Step 6 — Bottlenecks and how to scale past them
Naming where the design breaks, and the specific fix, is what signals seniority. For a distributed cache the pressure points are:
Node failure cold-starts a slice of the cache.
Consistent hashing limits the loss to one node; replicate hot keys.
Hot key overloads a single node.
Replicate the key or add a client-side local cache.
Cache stampede on expiry.
Single-flight repopulation or probabilistic early refresh.
Step 7 — Key tradeoffs
There is rarely one right answer. State the tradeoff, then commit to a side with a reason tied to the requirements you clarified in step one.
Write strategy
Write-through (consistent, slower writes)
Write-back (fast, risk loss)
Guidance: Cache-aside by default; write-through when reads must not be stale; write-back only with durability guards.
Eviction policy
LRU (temporal locality)
LFU (stable hot set)
Guidance: LRU is the safe default; LFU when access frequency is stable and skewed.
Common follow-up questions
When you finish the core design, expect the interviewer to pull on one of these threads. Have a one-paragraph answer ready for each.
- How do you prevent a cache stampede on a popular expiring key?
- Memory is finite, so the cache evicts under pressure: LRU (evict least recently used) suits temporal locality, LFU (least frequently used) suits stable hot sets, and TTL bounds staleness regardless of access. The write strategy decides how cache and database stay consistent. Sketch the change against the high-level design above and tie your choice back to the requirements you clarified, rather than reaching for the most complex option.
- How would you make the cache survive a node restart (persistence)?
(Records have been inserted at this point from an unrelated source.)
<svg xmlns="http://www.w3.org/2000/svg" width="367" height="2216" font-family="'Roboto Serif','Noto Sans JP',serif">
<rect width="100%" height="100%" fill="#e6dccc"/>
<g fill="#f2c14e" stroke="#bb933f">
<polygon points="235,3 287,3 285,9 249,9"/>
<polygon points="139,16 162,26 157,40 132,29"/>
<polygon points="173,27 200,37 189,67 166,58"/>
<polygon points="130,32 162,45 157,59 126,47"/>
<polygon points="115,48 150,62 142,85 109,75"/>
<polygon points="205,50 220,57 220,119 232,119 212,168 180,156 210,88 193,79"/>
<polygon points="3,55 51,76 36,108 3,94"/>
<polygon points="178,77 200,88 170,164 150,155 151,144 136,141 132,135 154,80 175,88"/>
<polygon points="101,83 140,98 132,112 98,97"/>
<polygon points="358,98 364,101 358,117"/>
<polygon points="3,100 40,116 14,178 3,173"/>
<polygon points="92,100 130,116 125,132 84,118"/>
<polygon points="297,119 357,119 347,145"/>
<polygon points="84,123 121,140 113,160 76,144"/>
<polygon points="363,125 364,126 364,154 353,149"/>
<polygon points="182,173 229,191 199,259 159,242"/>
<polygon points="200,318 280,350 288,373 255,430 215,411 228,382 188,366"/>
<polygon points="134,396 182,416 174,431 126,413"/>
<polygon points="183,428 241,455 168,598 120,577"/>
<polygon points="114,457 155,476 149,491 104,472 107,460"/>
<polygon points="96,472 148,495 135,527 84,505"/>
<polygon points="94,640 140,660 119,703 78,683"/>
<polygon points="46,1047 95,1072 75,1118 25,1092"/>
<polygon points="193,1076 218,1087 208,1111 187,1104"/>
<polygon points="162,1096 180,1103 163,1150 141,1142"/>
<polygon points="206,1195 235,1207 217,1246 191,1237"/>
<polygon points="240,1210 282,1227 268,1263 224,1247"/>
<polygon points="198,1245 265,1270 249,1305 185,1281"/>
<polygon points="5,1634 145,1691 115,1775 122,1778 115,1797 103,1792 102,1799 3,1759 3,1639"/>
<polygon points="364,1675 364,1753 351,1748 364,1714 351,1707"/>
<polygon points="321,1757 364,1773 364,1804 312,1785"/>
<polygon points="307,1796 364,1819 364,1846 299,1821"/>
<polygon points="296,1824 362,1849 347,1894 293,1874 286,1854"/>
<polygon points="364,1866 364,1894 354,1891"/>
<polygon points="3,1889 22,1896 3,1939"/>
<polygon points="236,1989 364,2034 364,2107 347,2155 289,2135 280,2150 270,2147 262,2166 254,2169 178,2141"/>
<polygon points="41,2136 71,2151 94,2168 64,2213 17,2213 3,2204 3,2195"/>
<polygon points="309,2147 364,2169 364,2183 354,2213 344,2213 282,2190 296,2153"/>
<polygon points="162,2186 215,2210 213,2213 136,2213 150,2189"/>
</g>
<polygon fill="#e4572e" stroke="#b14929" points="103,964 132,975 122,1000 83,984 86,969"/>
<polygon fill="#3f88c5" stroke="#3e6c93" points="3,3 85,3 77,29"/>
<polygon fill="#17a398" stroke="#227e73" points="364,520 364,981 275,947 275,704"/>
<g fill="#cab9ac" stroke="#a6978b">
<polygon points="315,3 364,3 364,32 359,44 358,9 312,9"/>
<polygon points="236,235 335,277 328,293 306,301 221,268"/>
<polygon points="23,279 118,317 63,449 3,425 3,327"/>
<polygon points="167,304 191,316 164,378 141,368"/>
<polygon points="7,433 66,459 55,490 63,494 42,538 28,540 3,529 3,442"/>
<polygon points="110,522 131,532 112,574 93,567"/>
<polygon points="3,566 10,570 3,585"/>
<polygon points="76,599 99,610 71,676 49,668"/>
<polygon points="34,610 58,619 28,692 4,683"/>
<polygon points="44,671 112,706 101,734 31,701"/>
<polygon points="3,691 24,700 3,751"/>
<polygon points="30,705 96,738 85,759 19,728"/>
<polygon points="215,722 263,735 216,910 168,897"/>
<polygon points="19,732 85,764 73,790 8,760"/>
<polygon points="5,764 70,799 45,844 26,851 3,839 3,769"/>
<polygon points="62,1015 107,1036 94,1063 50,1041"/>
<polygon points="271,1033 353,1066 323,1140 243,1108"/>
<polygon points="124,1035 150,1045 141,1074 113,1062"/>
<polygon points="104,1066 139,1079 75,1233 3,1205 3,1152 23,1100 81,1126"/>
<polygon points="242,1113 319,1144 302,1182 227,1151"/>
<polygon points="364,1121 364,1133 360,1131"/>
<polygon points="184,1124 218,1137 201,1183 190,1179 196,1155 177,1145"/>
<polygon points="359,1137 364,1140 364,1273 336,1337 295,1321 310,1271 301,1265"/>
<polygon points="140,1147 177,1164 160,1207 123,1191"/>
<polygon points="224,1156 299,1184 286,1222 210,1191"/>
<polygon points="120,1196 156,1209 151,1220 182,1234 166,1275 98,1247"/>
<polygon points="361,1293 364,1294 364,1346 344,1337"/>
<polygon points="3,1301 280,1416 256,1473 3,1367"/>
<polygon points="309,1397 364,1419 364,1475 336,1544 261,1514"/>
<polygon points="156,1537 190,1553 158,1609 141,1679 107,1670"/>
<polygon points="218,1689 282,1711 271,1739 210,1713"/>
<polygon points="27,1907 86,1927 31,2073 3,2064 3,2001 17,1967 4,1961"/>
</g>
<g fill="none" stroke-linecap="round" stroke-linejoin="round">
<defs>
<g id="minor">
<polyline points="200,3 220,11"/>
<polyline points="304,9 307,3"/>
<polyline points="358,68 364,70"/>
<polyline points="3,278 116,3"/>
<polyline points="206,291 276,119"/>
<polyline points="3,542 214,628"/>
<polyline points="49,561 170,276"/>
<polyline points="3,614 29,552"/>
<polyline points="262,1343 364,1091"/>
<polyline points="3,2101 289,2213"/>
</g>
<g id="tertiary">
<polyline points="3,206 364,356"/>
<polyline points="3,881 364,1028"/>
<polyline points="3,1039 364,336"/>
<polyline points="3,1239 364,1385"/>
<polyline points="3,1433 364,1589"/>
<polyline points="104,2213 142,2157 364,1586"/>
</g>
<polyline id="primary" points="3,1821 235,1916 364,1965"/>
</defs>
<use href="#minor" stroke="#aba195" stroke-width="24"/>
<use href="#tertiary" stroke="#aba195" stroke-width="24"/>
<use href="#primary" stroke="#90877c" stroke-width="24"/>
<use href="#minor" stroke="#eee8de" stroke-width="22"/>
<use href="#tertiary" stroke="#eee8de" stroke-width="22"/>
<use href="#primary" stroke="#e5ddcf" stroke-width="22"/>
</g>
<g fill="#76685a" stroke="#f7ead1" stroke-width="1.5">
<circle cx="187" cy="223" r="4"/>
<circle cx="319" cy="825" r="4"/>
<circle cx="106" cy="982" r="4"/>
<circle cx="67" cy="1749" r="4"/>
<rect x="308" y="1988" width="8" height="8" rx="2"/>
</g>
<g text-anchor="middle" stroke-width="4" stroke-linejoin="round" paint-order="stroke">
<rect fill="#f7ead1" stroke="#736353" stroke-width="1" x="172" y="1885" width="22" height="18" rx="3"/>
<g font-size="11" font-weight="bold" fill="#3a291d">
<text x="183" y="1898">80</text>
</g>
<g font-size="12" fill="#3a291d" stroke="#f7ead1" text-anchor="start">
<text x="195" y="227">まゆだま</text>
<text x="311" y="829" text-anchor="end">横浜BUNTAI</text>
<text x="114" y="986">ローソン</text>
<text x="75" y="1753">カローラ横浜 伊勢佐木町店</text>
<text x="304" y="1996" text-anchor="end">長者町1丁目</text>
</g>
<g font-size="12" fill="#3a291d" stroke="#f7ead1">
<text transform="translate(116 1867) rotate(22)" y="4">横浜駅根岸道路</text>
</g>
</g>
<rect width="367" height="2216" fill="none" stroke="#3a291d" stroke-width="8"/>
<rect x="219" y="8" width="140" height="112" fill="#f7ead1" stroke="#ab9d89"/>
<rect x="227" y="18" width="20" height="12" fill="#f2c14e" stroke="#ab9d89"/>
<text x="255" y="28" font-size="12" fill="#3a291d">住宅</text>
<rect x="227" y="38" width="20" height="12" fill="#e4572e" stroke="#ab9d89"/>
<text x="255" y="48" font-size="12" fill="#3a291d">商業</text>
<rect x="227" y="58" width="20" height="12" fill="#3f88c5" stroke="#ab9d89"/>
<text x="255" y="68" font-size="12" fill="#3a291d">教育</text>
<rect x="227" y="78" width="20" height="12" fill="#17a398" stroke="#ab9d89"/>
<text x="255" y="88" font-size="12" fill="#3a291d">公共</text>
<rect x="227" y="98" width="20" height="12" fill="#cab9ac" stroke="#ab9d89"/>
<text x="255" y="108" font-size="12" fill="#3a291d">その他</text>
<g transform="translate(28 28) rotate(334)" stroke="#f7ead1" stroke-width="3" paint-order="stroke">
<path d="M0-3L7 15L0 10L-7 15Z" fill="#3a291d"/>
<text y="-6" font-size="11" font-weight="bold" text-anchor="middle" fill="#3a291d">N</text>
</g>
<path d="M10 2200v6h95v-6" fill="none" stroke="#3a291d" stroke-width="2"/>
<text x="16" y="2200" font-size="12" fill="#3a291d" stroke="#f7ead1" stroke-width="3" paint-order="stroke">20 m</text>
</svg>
- A cache outgrows one machine, so partition keys across nodes. Plain modulo hashing remaps almost every key when the node count changes, which would cold-start the whole cache, so use consistent hashing with virtual nodes: adding or removing a node only moves that node's share of keys. Sketch the change against the high-level design above and tie your choice back to the requirements you clarified, rather than reaching for the most complex option.
- How do you keep two caches in two regions roughly consistent?
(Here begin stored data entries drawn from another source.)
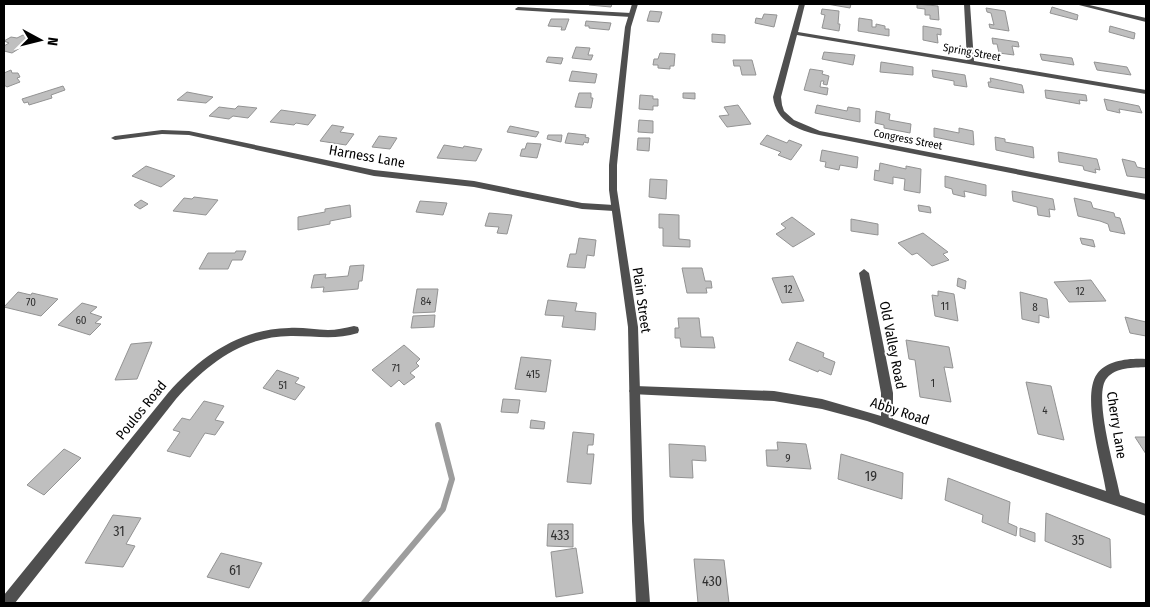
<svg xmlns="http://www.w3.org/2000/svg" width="1150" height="607" font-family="'Fira Sans Condensed',sans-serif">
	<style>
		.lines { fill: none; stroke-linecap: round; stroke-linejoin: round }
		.stream { stroke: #9d9d9d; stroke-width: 6 }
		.building { fill: #bfbfbf; stroke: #939393 }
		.minor { fill: #4f4f4f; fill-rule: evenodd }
		.tertiary { fill: #4f4f4f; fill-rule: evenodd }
		.labels { text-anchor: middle; stroke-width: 4; stroke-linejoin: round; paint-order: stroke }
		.far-street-label { font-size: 11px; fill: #000; stroke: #fff }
		.number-label { font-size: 11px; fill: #303030 }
		.street-label { font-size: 14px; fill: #000; stroke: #fff }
		.near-number-label { font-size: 14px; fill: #303030 }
	</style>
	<rect width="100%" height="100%" fill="#fff"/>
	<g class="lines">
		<polyline class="stream" points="364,603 443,509 452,479 438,425"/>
	</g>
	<g class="building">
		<polygon points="589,4 612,4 611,7 589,5"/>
		<polygon points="827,4 851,4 850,8"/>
		<polygon points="917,4 938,6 939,20 930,19 930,15 925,15 925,9 917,8"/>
		<polygon points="1052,7 1078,15 1077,20 1050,13"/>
		<polygon points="986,8 1005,11 1009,31 990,28 989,24 994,25 991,13 987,12"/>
		<polygon points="822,9 839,11 838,24 840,24 839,31 822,28 825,15 821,14"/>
		<polygon points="650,11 662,12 659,22 647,21"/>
		<polygon points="764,14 777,15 774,27 755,23 756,18 762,19"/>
		<polygon points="859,18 872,20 872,27 876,27 876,24 885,26 885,29 889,29 889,36 858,31"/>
		<polygon points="551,19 569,19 565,30 561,30 562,27 548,26"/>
		<polygon points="586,21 611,23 609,30 589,28 589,26 585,26"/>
		<polygon points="923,26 941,29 941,35 937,34 938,43 923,40"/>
		<polygon points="1110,26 1135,33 1134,39 1109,32"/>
		<polygon points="712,34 725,35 725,43 712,42"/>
		<polygon points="23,35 36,38 12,53 4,51 4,46 9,43 4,41 11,37 17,38"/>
		<polygon points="992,38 1018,42 1019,47 1012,46 1014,55 999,53 997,44 993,44"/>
		<polygon points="576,47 590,48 588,55 593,55 591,60 572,58"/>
		<polygon points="824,52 855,55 853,65 822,59"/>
		<polygon points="660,53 675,54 674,66 670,66 670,69 658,68 658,65 653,65 654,59 658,59"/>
		<polygon points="1040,54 1072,58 1074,65 1042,60"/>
		<polygon points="548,57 563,58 561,64 546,62"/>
		<polygon points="733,60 752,60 756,75 742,75 740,66 734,66"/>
		<polygon points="881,62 913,67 913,75 880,72"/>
		<polygon points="1094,62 1127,67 1131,75 1097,70"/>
		<polygon points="810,69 823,71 822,74 829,76 827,85 823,84 824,81 821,81 820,87 828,88 827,95 804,90"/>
		<polygon points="11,70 12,73 18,73 20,77 17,78 20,82 7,87 4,85 4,73"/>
		<polygon points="932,70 965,75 967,87 954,85 954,81 933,77"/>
		<polygon points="572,71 597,74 595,83 569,81"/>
		<polygon points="990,78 1022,85 1024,93 989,87 988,82 991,82"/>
		<polygon points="63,86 65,90 51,95 52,98 29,105 28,102 24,103 22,99"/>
		<polygon points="1045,90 1086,95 1087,101 1079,100 1080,104 1046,98"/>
		<polygon points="187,92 213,97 206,103 177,100"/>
		<polygon points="579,93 591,93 591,98 593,98 591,108 575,107"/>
		<polygon points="683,93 695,93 695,99 683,98"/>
		<polygon points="640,95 653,96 653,99 658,99 658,106 653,106 653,110 639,109"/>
		<polygon points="1104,99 1139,106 1142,113 1119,109 1120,113 1107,110"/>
		<polygon points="738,105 751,124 727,127 719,116 729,115 724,107"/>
		<polygon points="817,105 847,111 848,107 860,109 860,122 815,113"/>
		<polygon points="238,106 257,108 248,118 233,116 229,119 209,116 219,107 235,109"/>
		<polygon points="281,110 316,115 308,125 296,123 294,125 270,122"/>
		<polygon points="876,111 890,114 889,120 911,124 910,133 884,128 884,125 875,123"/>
		<polygon points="639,120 653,121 653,133 638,132"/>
		<polygon points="332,125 344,127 340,132 354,134 346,145 320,141"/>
		<polygon points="510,126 539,132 536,137 507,132"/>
		<polygon points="934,128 959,133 959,128 973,131 974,145 934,137"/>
		<polygon points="568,133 586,135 585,137 589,138 588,143 584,142 583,145 565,143"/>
		<polygon points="548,135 562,135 561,142 547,139"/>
		<polygon points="767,135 787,143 789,140 802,145 791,160 778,155 781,152 760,144"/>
		<polygon points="379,136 397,138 390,149 372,147"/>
		<polygon points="995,137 1005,139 1005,142 1033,147 1034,158 996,150"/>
		<polygon points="638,138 650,138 649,151 637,150"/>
		<polygon points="527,143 541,144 537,158 520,156 522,149 525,149"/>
		<polygon points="444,145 463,148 464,146 482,149 476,161 437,158"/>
		<polygon points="822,150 858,157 857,168 840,165 839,170 825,167 826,162 820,161"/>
		<polygon points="1058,152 1097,159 1100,170 1095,169 1096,173 1084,170 1083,166 1059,162"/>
		<polygon points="1122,159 1135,162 1137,167 1146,169 1146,178 1127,176"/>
		<polygon points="880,163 906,169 906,166 921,169 920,193 904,190 905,179 893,177 893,184 874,180 875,170 879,171"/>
		<polygon points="146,166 175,176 161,187 132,176"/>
		<polygon points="945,176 986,185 986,196 964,191 965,197 953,194 952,189 945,187"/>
		<polygon points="650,179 667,180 666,199 649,197"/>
		<polygon points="1012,191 1053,199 1055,210 1049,209 1050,217 1038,215 1037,207 1013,201"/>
		<polygon points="194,197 218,200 206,215 173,211 184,198 192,199"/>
		<polygon points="1074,198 1091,202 1093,208 1114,213 1115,217 1120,218 1125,234 1110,231 1108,224 1100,221 1078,216"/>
		<polygon points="141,200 148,204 140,209 134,205"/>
		<polygon points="420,201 447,203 443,215 416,212"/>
		<polygon points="350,205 351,217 330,221 330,224 298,230 298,217 325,212 325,209"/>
		<polygon points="918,205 930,207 931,213 919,211"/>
		<polygon points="489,213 512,215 507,234 497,233 499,227 485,226"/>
		<polygon points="659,214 679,215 679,239 690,240 690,247 663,246 663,228 659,228"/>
		<polygon points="792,217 815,234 793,247 776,234 786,228 781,224"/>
		<polygon points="851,219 878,224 878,235 851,231"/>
		<polygon points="923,233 948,252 943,254 949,260 932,266 917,253 912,255 898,243"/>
		<polygon points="579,238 596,240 594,256 587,255 585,268 567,267 570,254 576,254"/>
		<polygon points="1080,238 1093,240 1095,247 1082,244"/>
		<polygon points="236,251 246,251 242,260 232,260 228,269 199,269 208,253 235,253"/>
		<polygon points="364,265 362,281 359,281 358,289 323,292 324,287 311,288 314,275 326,274 325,278 348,276 350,266"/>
		<polygon points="682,268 702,268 705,281 711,281 712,288 706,288 707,293 687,293"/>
		<polygon points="793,276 804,301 782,303 772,278"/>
		<polygon points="958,278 966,281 965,289 957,286"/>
		<polygon points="1091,280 1106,301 1069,302 1054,282"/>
		<polygon points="417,289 438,289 435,312 413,313"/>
		<polygon points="938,291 954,294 958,321 935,316 932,295 938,296"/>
		<polygon points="18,292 31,295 32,293 58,299 41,316 4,307"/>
		<polygon points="1020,292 1047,299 1049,318 1039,315 1039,323 1022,319"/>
		<polygon points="548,300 577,303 575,311 596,313 595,330 562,327 564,316 545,315"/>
		<polygon points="82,303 97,307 90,313 102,317 95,323 101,324 90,335 58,325"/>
		<polygon points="435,315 434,327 411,328 413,316"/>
		<polygon points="1125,317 1146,322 1146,336 1130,333"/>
		<polygon points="678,318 699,318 701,337 713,337 715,348 681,347 680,338 675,338 675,328 679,328"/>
		<polygon points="906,340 949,347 953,368 944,367 951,402 920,397 915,360 909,359"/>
		<polygon points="152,342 137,379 115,380 131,344"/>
		<polygon points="797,342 824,353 823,357 835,362 831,375 819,370 818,372 789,360"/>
		<polygon points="404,345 420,359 416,363 419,366 410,373 415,377 404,385 399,380 391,387 372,370"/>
		<polygon points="521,357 551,360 546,392 515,389"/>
		<polygon points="277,370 299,378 295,383 305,387 295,400 263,388"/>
		<polygon points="1026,382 1051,386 1064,440 1038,434"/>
		<polygon points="503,399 520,400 518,413 501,412"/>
		<polygon points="204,401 224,406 215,420 224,422 215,435 205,433 190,457 167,451 180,432 173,430 182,418 190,420"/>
		<polygon points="531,420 545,422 544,429 530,428"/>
		<polygon points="573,432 594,434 593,445 588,445 587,454 594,454 591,484 567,482"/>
		<polygon points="1135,437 1146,437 1146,454"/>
		<polygon points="777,442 806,444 811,469 767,466 766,450 778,450"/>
		<polygon points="669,444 705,446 706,461 692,460 693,478 670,477"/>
		<polygon points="64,449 81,458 44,495 27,485"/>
		<polygon points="841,454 903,473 902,499 838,479"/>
		<polygon points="948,478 1010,502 1008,523 1017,527 1016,536 982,522 983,515 945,500"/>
		<polygon points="1046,513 1110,539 1111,568 1045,541"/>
		<polygon points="113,515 141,518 126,544 135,546 123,567 85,563"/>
		<polygon points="548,524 573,524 573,547 547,546"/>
		<polygon points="1020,528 1035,533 1035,542 1020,536"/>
		<polygon points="576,548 583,593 556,597 551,552"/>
		<polygon points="221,553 262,563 249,588 207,577"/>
		<polygon points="694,559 724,560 729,603 698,603"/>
	</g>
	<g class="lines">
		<g class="minor">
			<path d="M799,4h6l-7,28 169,28 -3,-56h6l4,57 172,29v4l-349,-59 -16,62 1,8 2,6 10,9 26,11 326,63v6l-327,-65c-21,-5 -43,-13 -46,-38z"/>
			<polygon points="518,7 631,13 634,15 631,17 516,10 515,9"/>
			<polygon points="162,130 189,131 374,170 474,181 582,203 614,205 618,208 614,211 582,209 474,187 374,176 189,135 162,134 115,140 111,138 115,136"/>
			<path d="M864,269l5,4 24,120v26l213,72c-4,-27 -25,-95 -9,-117 10,-14 33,-16 49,-15v8c-13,1 -30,0 -39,11 -15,16 9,95 13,117l26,9v12l-279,-95 -45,-12 -48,-8 -143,-7 -2,-3 2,-3 4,-2 139,5 48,8 59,17v-23l-22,-120z"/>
			<path d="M354,326l4,1 1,3 -1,3c-22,7 -42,3 -65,3 -49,-1 -86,28 -117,63l-161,204h-11v-8l164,-202c32,-36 71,-64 121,-65 13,-1 26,2 39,2 8,0 17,-2 26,-4z"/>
		</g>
		<g class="tertiary">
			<polygon points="632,4 638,4 631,27 617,165 617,190 638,327 644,521 650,603 636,603 632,521 628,327 609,190 609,165 625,27"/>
			<polygon points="1075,4 1085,4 1146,18 1146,22"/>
		</g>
	</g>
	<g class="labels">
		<g class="far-street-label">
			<text transform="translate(972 52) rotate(10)" y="4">Spring Street</text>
			<text transform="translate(908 139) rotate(11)" y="4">Congress Street</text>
		</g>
		<g class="number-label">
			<text x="788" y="293">12</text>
			<text x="1080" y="295">12</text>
			<text x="426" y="305">84</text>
			<text x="31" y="306">70</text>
			<text x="945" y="310">11</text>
			<text x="1035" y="311">8</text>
			<text x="81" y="324">60</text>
			<text x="396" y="372">71</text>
			<text x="533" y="378">415</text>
			<text x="933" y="387">1</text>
			<text x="283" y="389">51</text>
			<text x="1045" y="414">4</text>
			<text x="788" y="462">9</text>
		</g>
		<g class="street-label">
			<text transform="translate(367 156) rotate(10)" y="5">Harness Lane</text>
			<text transform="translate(642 300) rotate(82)" y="5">Plain Street</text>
			<text transform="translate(893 345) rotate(79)" y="5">Old Valley Road</text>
			<text transform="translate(141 410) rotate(-51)" y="5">Poulos Road</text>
			<text transform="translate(900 411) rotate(18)" y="5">Abby Road</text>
			<text transform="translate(1117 425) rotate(81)" y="5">Cherry Lane</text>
		</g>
		<g class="near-number-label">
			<text x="871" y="481">19</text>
			<text x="119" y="536">31</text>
			<text x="560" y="540">433</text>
			<text x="1078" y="545">35</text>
			<text x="235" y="575">61</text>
			<text x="712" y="586">430</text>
		</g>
	</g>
	<rect width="1150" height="607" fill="none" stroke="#000000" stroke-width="10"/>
	<g transform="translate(40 40) rotate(97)" stroke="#ffffff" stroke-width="4" paint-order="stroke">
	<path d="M0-4L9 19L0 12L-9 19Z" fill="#000000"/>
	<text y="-8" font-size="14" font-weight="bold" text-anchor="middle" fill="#000000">N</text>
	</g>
</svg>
- Invalidation is the famous hard problem: stale data is the usual cause of cache bugs, so be explicit about TTLs and on-write invalidation. Hot keys (a single viral item) can overload one node; mitigate by replicating that key across nodes or adding a small local cache in the client. Sketch the change against the high-level design above and tie your choice back to the requirements you clarified, rather than reaching for the most complex option.
- When is caching the wrong answer?
- Memory is finite, so the cache evicts under pressure: LRU (evict least recently used) suits temporal locality, LFU (least frequently used) suits stable hot sets, and TTL bounds staleness regardless of access. The write strategy decides how cache and database stay consistent. Sketch the change against the high-level design above and tie your choice back to the requirements you clarified, rather than reaching for the most complex option.